Awesome
Snakemake workflow: single-cell-rna-seq
A single cell RNA-seq workflow following Lun, McCarthy and Marioni 2016 and Soneson and Robinson 2018, with added more recent functionality.
Authors
- Johannes Köster, https://koesterlab.github.io
Usage
In any case, if you use this workflow in a paper, don't forget to give credits to the authors by citing the URL of this (original) repository and, if already available, its DOI (see above).
Step 1: Obtain a copy of this workflow
- Create a new github repository using this workflow as a template.
- Clone the newly created repository to your local system, into the place where you want to perform the data analysis.
Step 2: Configure workflow
Configure the workflow according to your needs via editing the file config.yaml
.
Step 3: Execute workflow
Test your configuration by performing a dry-run via
snakemake --use-conda -n
Execute the workflow locally via
snakemake --use-conda --cores $N
using $N
cores or run it in a cluster environment via
snakemake --use-conda --cluster qsub --jobs 100
or
snakemake --use-conda --drmaa --jobs 100
If you not only want to fix the software stack but also the underlying OS, use
snakemake --use-conda --use-singularity
in combination with any of the modes above. See the Snakemake documentation for further details.

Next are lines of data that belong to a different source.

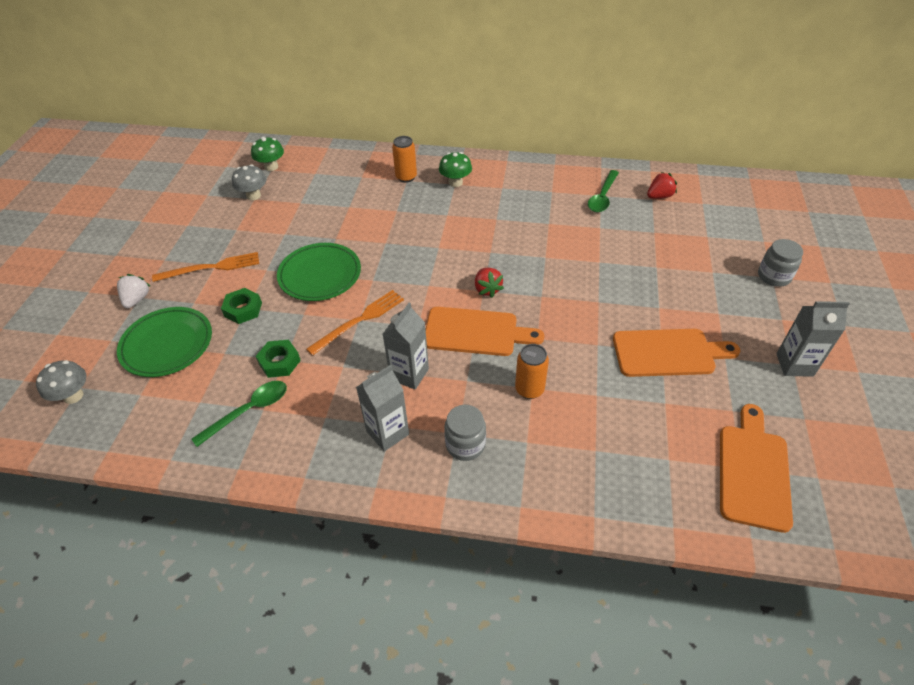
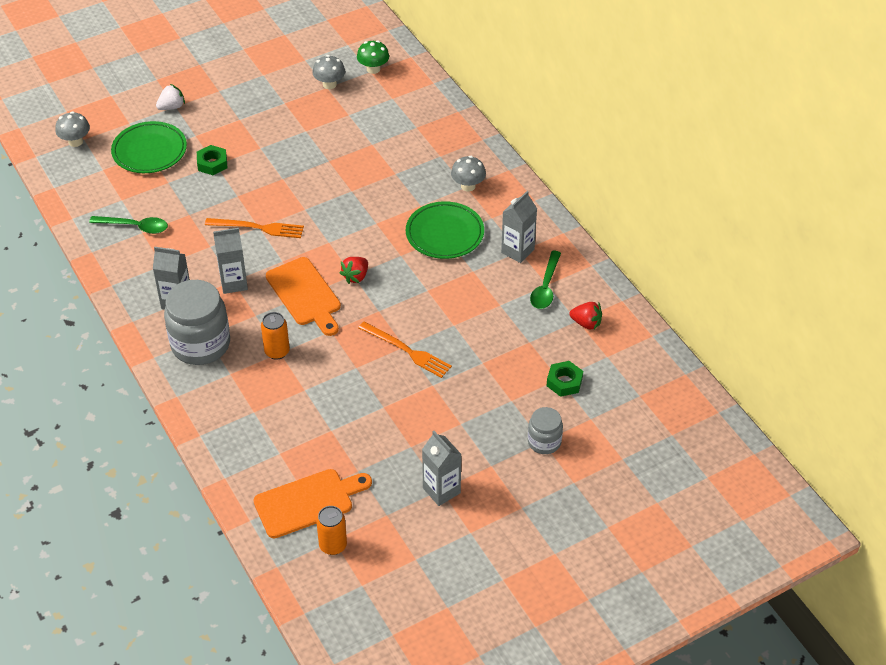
camera: 50 degrees right, 0 degrees up
(211, 267) = (234, 119): orange fork -> orange fork (407, 351)
(279, 362) = (185, 213): green nut -> green nut (564, 382)
(320, 275) = (282, 179): green plate -> green plate (444, 234)
(406, 177) = (443, 153): orange can -> orange can (333, 545)
(455, 182) = (468, 186): green mushroom -> grey mushroom
(465, 444) = (200, 344): grey jar -> grey jar, size x1.86
(551, 192) = (517, 251): none -> grey carton
(602, 197) = (545, 287): green spoon -> green spoon turned 60 degrees counterclockwise
(668, 353) = (385, 411): orange cutting board -> none

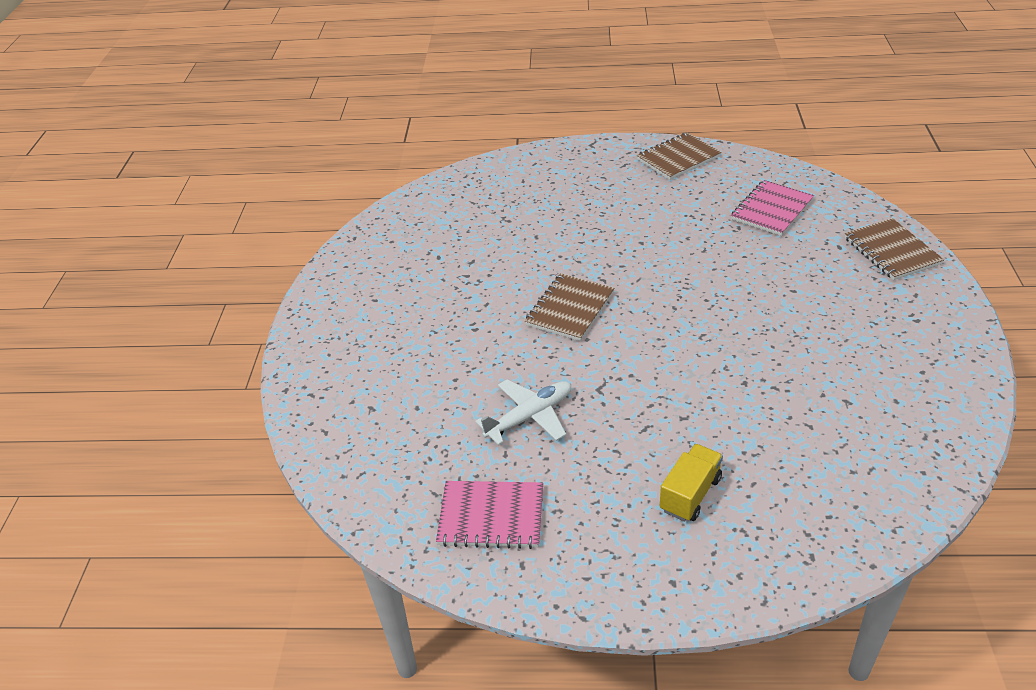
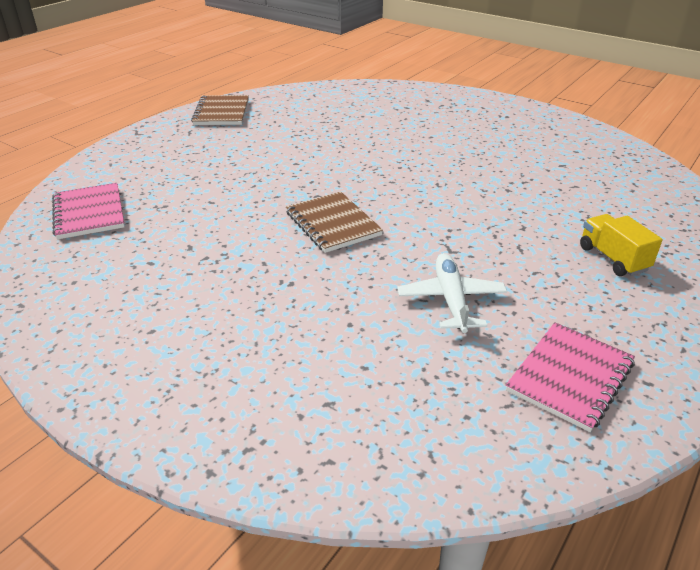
camera: 60 degrees left, 5 degrees down
(772, 210) = (336, 109): pink notebook -> pink notebook (89, 213)
(891, 251) = (433, 96): brown notebook -> none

Step 4: Investigate results
After successful execution, you can create a self-contained interactive HTML report with all results via:
snakemake --report report.html
This report can, e.g., be forwarded to your collaborators. An example (using some trivial test data) can be seen here.
Step 5: Commit changes
Whenever you change something, don't forget to commit the changes back to your github copy of the repository:
git commit -a
git push
Step 6: Obtain updates from upstream
Whenever you want to synchronize your workflow copy with new developments from upstream, do the following.
- Once, register the upstream repository in your local copy:
git remote add -f upstream git@github.com:snakemake-workflows/single-cell-rna-seq.git
orgit remote add -f upstream https://github.com/snakemake-workflows/single-cell-rna-seq.git
if you do not have setup ssh keys. - Update the upstream version:
git fetch upstream
. - Create a diff with the current version:
git diff HEAD upstream/master workflow > upstream-changes.diff
. - Investigate the changes:
vim upstream-changes.diff
. - Apply the modified diff via:
git apply upstream-changes.diff
. - Carefully check whether you need to update the config files:
git diff HEAD upstream/master config
. If so, do it manually, and only where necessary, since you would otherwise likely overwrite your settings and samples.
Step 7: Contribute back
In case you have also changed or added steps, please consider contributing them back to the original repository:
- Fork the original repo to a personal or lab account.
- Clone the fork to your local system, to a different place than where you ran your analysis.
- Copy the modified files from your analysis to the clone of your fork, e.g.,
cp -r workflow path/to/fork
. Make sure to not accidentally copy config file contents or sample sheets. Instead, manually update the example config files if necessary. - Commit and push your changes to your fork.
- Create a pull request against the original repository.
Testing
Test cases are in the subfolder .test
. They are automtically executed via continuous integration with Travis CI.